◆ TELUSURI MATERI
1. Menurut berita sidang kasus kredit fiktif BNI Daan Mogot, berapa kerugian keuangan negara yang disebut jaksa dalam dakwaannya?
2. Lanjutkan berita sidang kasus kredit fiktif BNI Daan Mogot, mulai tepat setelah kalimat terakhirnya.

◆ BACAAN LATIHAN
+ + + + +

Kuasa Hukum Bacakan Pledoi Terdakwa Kasus Kredit Fiktif BNI Daan Mogot, Nilai Kerugian Negara Tidak Akurat

Berita42 Dilihat

DetikSR.id Jakarta , Pengadilan Tindak Pidana Korupsi (Tipikor) pada Pengadilan Negeri Jakarta Pusat (PN Jakpus) menggelar sidang lanjutan perkara dugaan tindak pidana korupsi kredit fiktif di PT Bank Negara Indonesia (BNI) 46 Kantor Cabang (Kancab) Daan Mogot–Jakarta Kota, Senin (15/12/2025).

Sidang yang berlangsung di ruang Wirjono Projodikoro 1 tersebut beragenda pembacaan Nota Pledoi (pembelaan) dari Kuasa Hukum para terdakwa atas tuntutan jaksa penuntut umum (JPU) yang dibacakan pada sidang sebelumnya.

Perkara ini tercatat dengan nomor 88-89-90/Pidsus-TPK/2025 dan menjerat tiga terdakwa, yakni Lia Hertika Hudayani dan Ferry Syarfariko selaku pengumpul data debitur BNI 46 Kancab Daan Mogot–Jakarta Kota, serta Nazal Gilang Ramadhan sebagai debitur. Sementara satu terdakwa lainnya, Lilis Yuliana alias Sansan, hingga kini masih berstatus Daftar Pencarian Orang (DPO).

Jaksa dalam dakwaannya menyebutkan bahwa para terdakwa secara bersama-sama melakukan penyimpangan dalam proses persetujuan dan penyaluran kredit kepada debitur yang tidak memenuhi persyaratan kelayakan. Akibat perbuatan tersebut, kredit tidak tertagih dan diduga menimbulkan kerugian keuangan negara sebesar Rp34,51 miliar.

Perbuatan para terdakwa dinilai bertentangan dengan prinsip kehati-hatian (prudential banking principle) sebagaimana diatur dalam Undang-Undang Nomor 31 Tahun 1999 tentang Pemberantasan Tindak Pidana Korupsi jo Undang-Undang Nomor 20 Tahun 2001.

Sidang dipimpin oleh Ketua Majelis Hakim Fajar Kusuma Aji, S.H., M.H.

+ + + + +

◆ DATA HASIL EKSTRAKSI
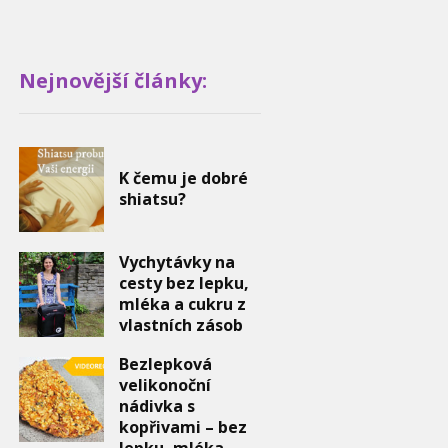
Nejnovější články:
K čemu je dobré
shiatsu?
Vychytávky na
cesty bez lepku,
mléka a cukru z
vlastních zásob
Bezlepková
velikonoční
nádivka s
kopřivami – bez
lepku, mléka,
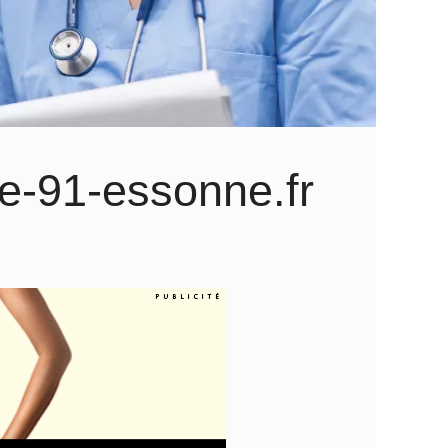
e-91-essonne.fr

+ + + + +

◆ JAWABAN
1. Rp34,51 miliar.

2.
Kuasa Hukum Kritik Tuntutan Jaksa

Kuasa Hukum terdakwa Lia Hertika Hudayani, Erdi Surbakti, S.H., dalam Nota Pledoinya mengkritisi konstruksi tuntutan jaksa yang dinilai mengeneralisasi seluruh kesalahan kepada kliennya tanpa mempertimbangkan perbedaan tugas pokok dan fungsi (tupoksi) di masing-masing unit kerja BNI.

Dalam tuntutan jaksa, semua kesalahan digeneralisir kepada terdakwa. Padahal, tupoksi di BNI 46 Jakarta Kota dan BNI 46 Daan Mogot itu berbeda. Ini yang kami uraikan secara rinci dalam Nota Pledoi,” ujar Erdi Surbakti kepada wartawan usai sidang.

Ia menjelaskan, dari total 93 debitur yang disebut jaksa di BNI 46 Jakarta Kota, faktanya hanya 21 hingga 22 debitur yang benar-benar terkait dengan proses yang ditangani kliennya. Sementara di BNI 46 Daan Mogot, dari 127 debitur, hanya sekitar 47 debitur yang diakui dan diproses oleh Lia Hertika Hudayani.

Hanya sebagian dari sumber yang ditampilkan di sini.